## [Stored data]
-- Opening Marker --
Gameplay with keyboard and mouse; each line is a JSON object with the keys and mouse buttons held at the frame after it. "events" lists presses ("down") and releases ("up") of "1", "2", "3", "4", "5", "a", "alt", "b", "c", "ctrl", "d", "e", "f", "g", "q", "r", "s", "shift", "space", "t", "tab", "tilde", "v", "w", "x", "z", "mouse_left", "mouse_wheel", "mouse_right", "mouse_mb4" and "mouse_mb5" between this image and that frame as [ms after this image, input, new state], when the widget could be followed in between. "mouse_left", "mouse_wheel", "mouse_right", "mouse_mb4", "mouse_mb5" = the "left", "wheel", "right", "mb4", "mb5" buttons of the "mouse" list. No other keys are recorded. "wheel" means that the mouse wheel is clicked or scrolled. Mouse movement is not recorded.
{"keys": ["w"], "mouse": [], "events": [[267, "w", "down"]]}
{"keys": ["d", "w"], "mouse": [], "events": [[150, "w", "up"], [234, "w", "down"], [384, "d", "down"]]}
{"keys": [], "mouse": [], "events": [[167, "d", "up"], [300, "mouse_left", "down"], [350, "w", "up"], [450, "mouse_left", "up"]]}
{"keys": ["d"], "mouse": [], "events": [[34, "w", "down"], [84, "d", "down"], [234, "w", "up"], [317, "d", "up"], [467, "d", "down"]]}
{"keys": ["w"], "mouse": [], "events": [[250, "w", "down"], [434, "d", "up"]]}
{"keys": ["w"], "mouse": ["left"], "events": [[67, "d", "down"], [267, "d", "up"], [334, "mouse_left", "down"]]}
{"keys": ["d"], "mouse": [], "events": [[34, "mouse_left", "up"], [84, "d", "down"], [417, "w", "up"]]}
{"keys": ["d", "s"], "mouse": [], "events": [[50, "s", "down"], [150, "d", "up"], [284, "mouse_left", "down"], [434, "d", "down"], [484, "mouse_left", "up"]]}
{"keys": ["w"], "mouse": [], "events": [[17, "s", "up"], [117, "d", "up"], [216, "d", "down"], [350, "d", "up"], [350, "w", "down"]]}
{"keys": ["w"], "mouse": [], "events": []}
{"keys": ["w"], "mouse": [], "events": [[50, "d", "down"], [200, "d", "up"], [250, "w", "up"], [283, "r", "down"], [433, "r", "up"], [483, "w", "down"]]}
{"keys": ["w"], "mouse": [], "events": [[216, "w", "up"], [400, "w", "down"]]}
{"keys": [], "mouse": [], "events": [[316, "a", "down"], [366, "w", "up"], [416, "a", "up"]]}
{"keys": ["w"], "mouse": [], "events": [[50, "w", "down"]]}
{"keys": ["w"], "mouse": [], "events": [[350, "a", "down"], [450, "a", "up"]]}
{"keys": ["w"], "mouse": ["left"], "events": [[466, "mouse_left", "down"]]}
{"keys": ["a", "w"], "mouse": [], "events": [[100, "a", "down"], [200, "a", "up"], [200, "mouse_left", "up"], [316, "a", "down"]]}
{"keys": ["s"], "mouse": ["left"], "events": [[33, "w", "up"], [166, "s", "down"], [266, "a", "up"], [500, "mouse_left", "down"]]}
-- Closing Marker --
Exact repetition of every record is required.

Gameplay with keyboard and mouse; each line is a JSON object with the keys and mouse buttons held at the frame after it. "events" lists presses ("down") and releases ("up") of "1", "2", "3", "4", "5", "a", "alt", "b", "c", "ctrl", "d", "e", "f", "g", "q", "r", "s", "shift", "space", "t", "tab", "tilde", "v", "w", "x", "z", "mouse_left", "mouse_wheel", "mouse_right", "mouse_mb4" and "mouse_mb5" between this image and that frame as [ms after this image, input, new state], when the widget could be followed in between. "mouse_left", "mouse_wheel", "mouse_right", "mouse_mb4", "mouse_mb5" = the "left", "wheel", "right", "mb4", "mb5" buttons of the "mouse" list. No other keys are recorded. "wheel" means that the mouse wheel is clicked or scrolled. Mouse movement is not recorded.
{"keys": ["w"], "mouse": [], "events": [[267, "w", "down"]]}
{"keys": ["d", "w"], "mouse": [], "events": [[150, "w", "up"], [234, "w", "down"], [384, "d", "down"]]}
{"keys": [], "mouse": [], "events": [[167, "d", "up"], [300, "mouse_left", "down"], [350, "w", "up"], [450, "mouse_left", "up"]]}
{"keys": ["d"], "mouse": [], "events": [[34, "w", "down"], [84, "d", "down"], [234, "w", "up"], [317, "d", "up"], [467, "d", "down"]]}
{"keys": ["w"], "mouse": [], "events": [[250, "w", "down"], [434, "d", "up"]]}
{"keys": ["w"], "mouse": ["left"], "events": [[67, "d", "down"], [267, "d", "up"], [334, "mouse_left", "down"]]}
{"keys": ["d"], "mouse": [], "events": [[34, "mouse_left", "up"], [84, "d", "down"], [417, "w", "up"]]}
{"keys": ["d", "s"], "mouse": [], "events": [[50, "s", "down"], [150, "d", "up"], [284, "mouse_left", "down"], [434, "d", "down"], [484, "mouse_left", "up"]]}
{"keys": ["w"], "mouse": [], "events": [[17, "s", "up"], [117, "d", "up"], [216, "d", "down"], [350, "d", "up"], [350, "w", "down"]]}
{"keys": ["w"], "mouse": [], "events": []}
{"keys": ["w"], "mouse": [], "events": [[50, "d", "down"], [200, "d", "up"], [250, "w", "up"], [283, "r", "down"], [433, "r", "up"], [483, "w", "down"]]}
{"keys": ["w"], "mouse": [], "events": [[216, "w", "up"], [400, "w", "down"]]}
{"keys": [], "mouse": [], "events": [[316, "a", "down"], [366, "w", "up"], [416, "a", "up"]]}
{"keys": ["w"], "mouse": [], "events": [[50, "w", "down"]]}
{"keys": ["w"], "mouse": [], "events": [[350, "a", "down"], [450, "a", "up"]]}
{"keys": ["w"], "mouse": ["left"], "events": [[466, "mouse_left", "down"]]}
{"keys": ["a", "w"], "mouse": [], "events": [[100, "a", "down"], [200, "a", "up"], [200, "mouse_left", "up"], [316, "a", "down"]]}
{"keys": ["s"], "mouse": ["left"], "events": [[33, "w", "up"], [166, "s", "down"], [266, "a", "up"], [500, "mouse_left", "down"]]}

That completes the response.